Employers have a responsibility to ensure they are not making job-related decisions based on illegal criteria or in retaliation for making a good-faith complaint. Employers are generally prohibited from making disciplinary or termination decisions based on:
- Gender, gender identity or sexual orientation
- Pregnancy or marital status
- National origin
- Disability or perceived disability
- Age (40 and older)
- Genetic information, such as family medical history
Additionally, employers are prohibited from disciplining or terminating an employee based on the employee having made a complaint about discrimination, participation in a discrimination investigation or lawsuit, blowing the whistle on illegal company behavior, taking medical or family leave, making a workers’ compensation claim, or otherwise exercising their workplace rights.
Any time you discipline an employee, take a moment to ensure that the decision is consistent with your policies, that other employees are being treated the same, or that you can justify any difference in treatment by citing a non-discriminatory, non-retaliatory reason.
Consider documenting your reasons
In general, you are following the law if you can cite a non-discriminatory, non-retaliatory reason for disciplining or terminating the employee.

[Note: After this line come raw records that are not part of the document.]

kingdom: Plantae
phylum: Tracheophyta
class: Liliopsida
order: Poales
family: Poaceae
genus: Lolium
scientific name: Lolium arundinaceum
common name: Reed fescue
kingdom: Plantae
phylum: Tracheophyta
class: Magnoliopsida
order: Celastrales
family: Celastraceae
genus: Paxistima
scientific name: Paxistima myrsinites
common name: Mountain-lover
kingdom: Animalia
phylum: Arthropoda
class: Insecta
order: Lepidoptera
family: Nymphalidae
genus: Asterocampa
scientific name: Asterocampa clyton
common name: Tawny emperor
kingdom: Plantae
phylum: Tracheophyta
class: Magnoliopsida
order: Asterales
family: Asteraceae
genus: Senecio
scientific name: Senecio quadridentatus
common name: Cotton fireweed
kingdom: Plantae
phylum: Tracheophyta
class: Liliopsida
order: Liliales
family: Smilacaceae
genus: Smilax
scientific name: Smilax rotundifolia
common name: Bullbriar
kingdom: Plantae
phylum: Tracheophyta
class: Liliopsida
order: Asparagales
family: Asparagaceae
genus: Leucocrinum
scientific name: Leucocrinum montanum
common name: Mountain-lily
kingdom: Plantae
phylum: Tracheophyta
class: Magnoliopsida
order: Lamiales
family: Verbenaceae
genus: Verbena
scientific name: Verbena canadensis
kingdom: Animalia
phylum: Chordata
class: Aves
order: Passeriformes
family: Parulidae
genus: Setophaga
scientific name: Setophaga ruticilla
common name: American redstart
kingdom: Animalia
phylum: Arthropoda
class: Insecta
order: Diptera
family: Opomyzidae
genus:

With such a reason documented, the employee would generally have to show that your reason is false or pretextual in order to win a discrimination lawsuit.
Communication with the worker can prevent disputes
When working to prevent potential disputes, one thing many employers overlook is the effectiveness of communication with the employee. It can be awkward or feel confrontational, but letting the employee know exactly why they are being disciplined or fired can go a long way toward preventing disputes and accusations.
What to do if a discrimination complaint arises
If a charge is filed with the Equal Employment Opportunity Commission or a state agency, you should talk to your employment law attorney right away for a strategic response. It is important to respond to the charges promptly and effectively.
When an official charge is filed, you need to retain all relevant records, at least until the charge is resolved.